WHAT IS NEEDED => Copy out everything from the line containing "phylum: Tracheophyta" down to the end of the items, keeping every line unchanged.

+--

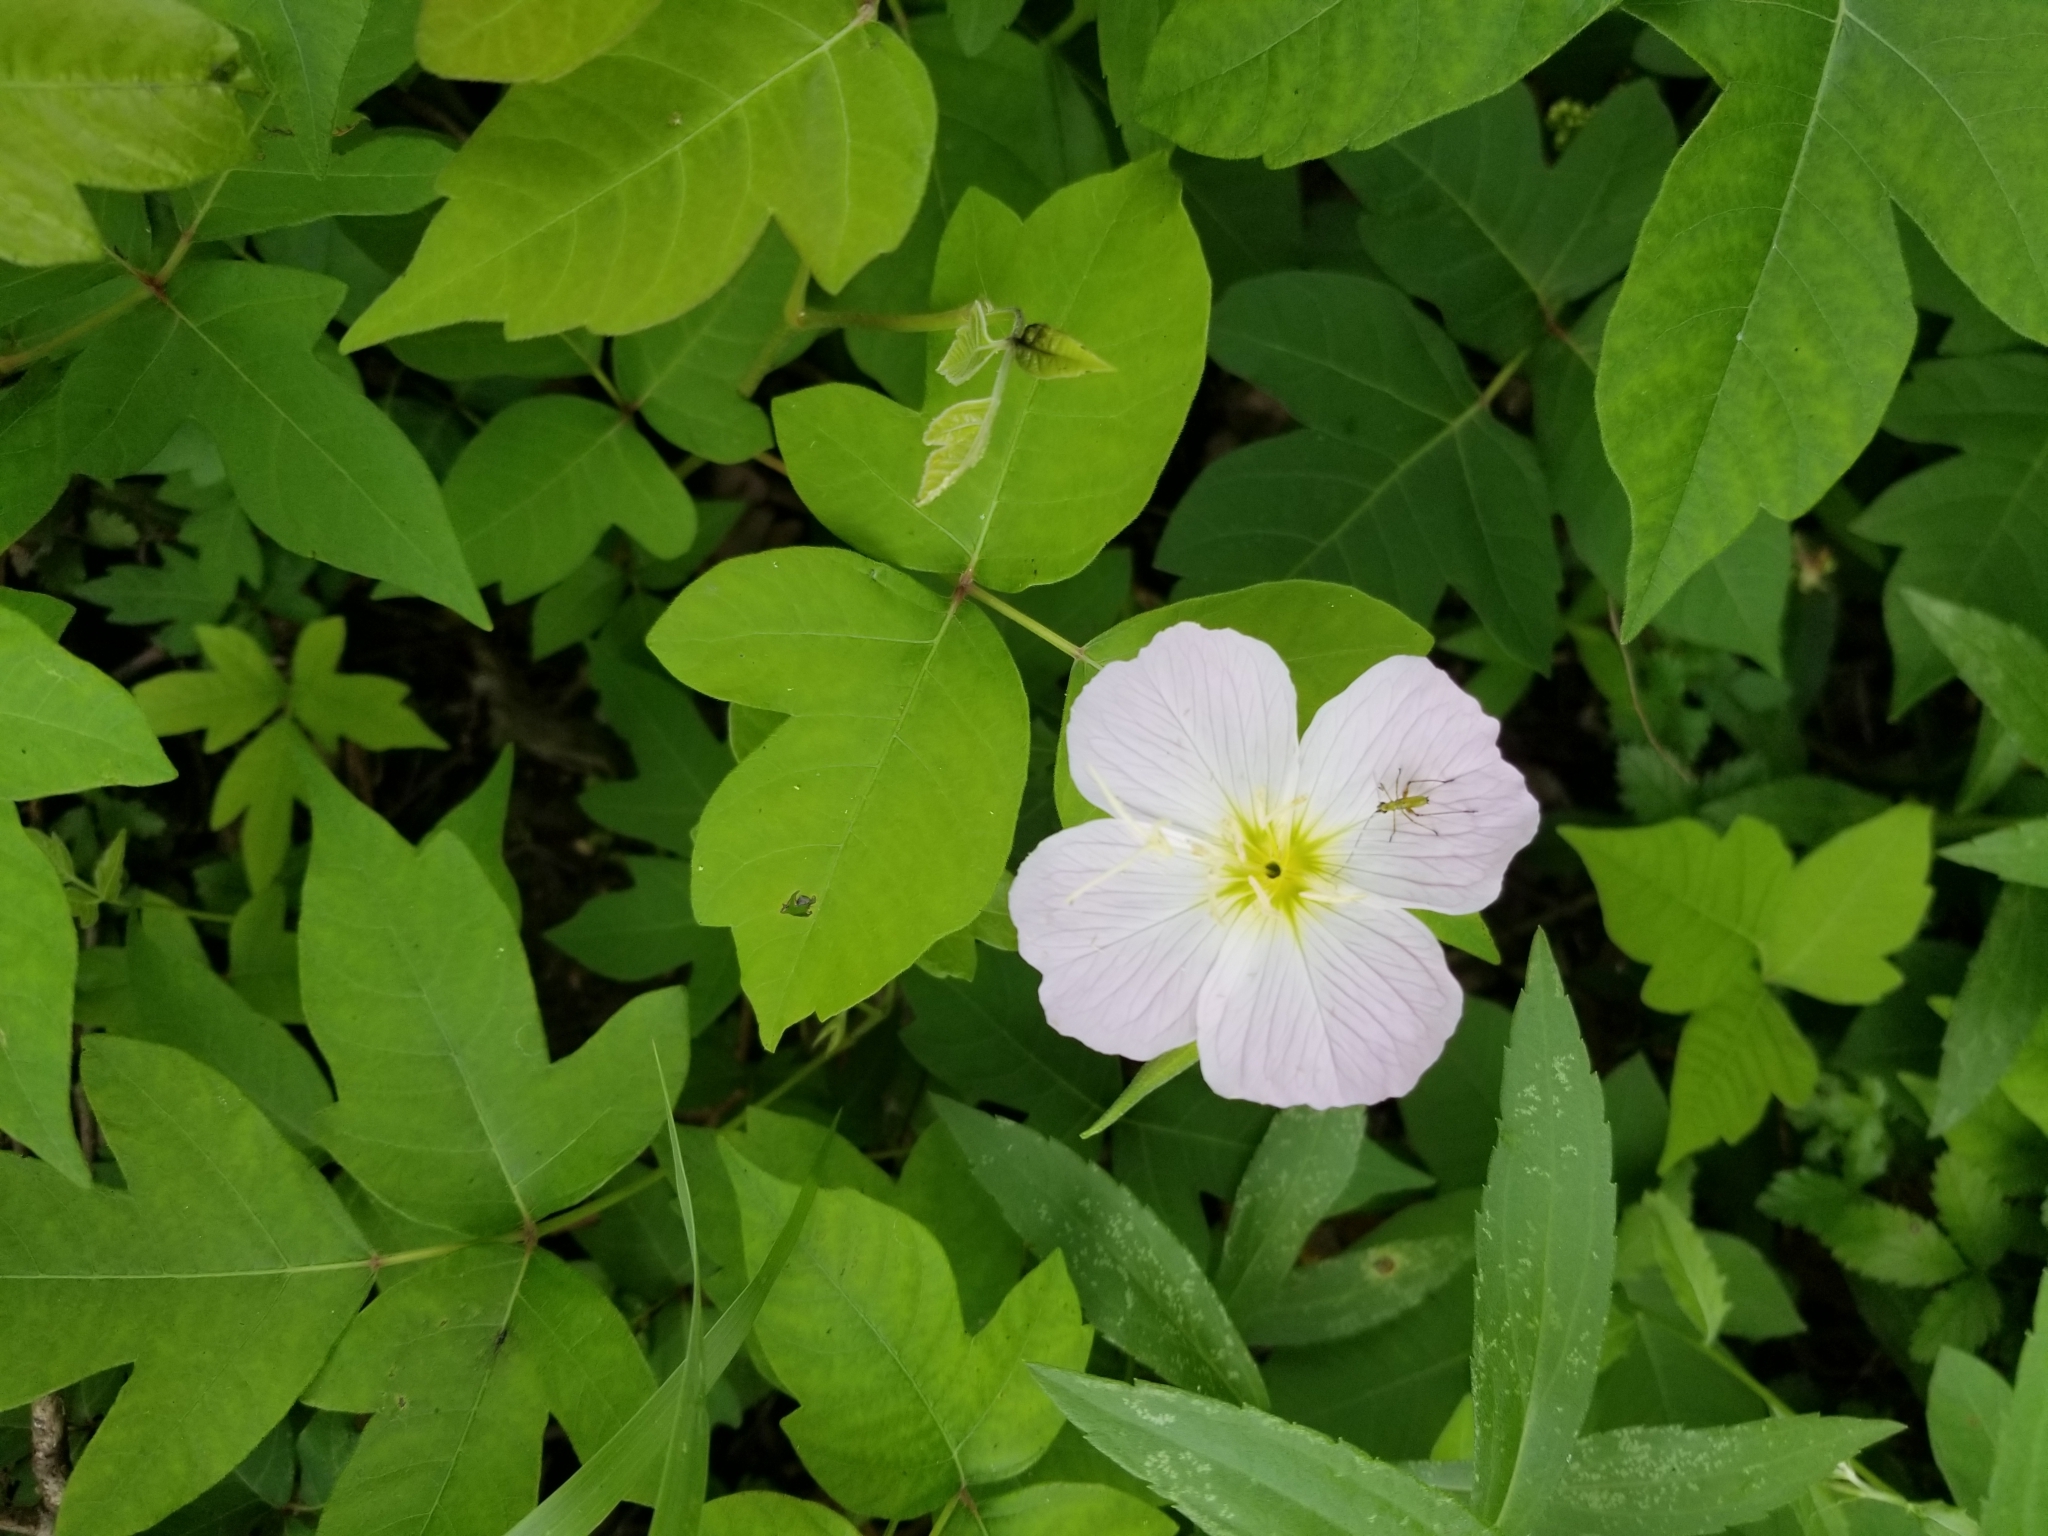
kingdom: Plantae
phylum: Tracheophyta
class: Magnoliopsida
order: Myrtales
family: Onagraceae
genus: Oenothera
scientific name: Oenothera speciosa
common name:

+--

FINISHED EXERCISE =>
phylum: Tracheophyta
class: Magnoliopsida
order: Myrtales
family: Onagraceae
genus: Oenothera
scientific name: Oenothera speciosa
common name:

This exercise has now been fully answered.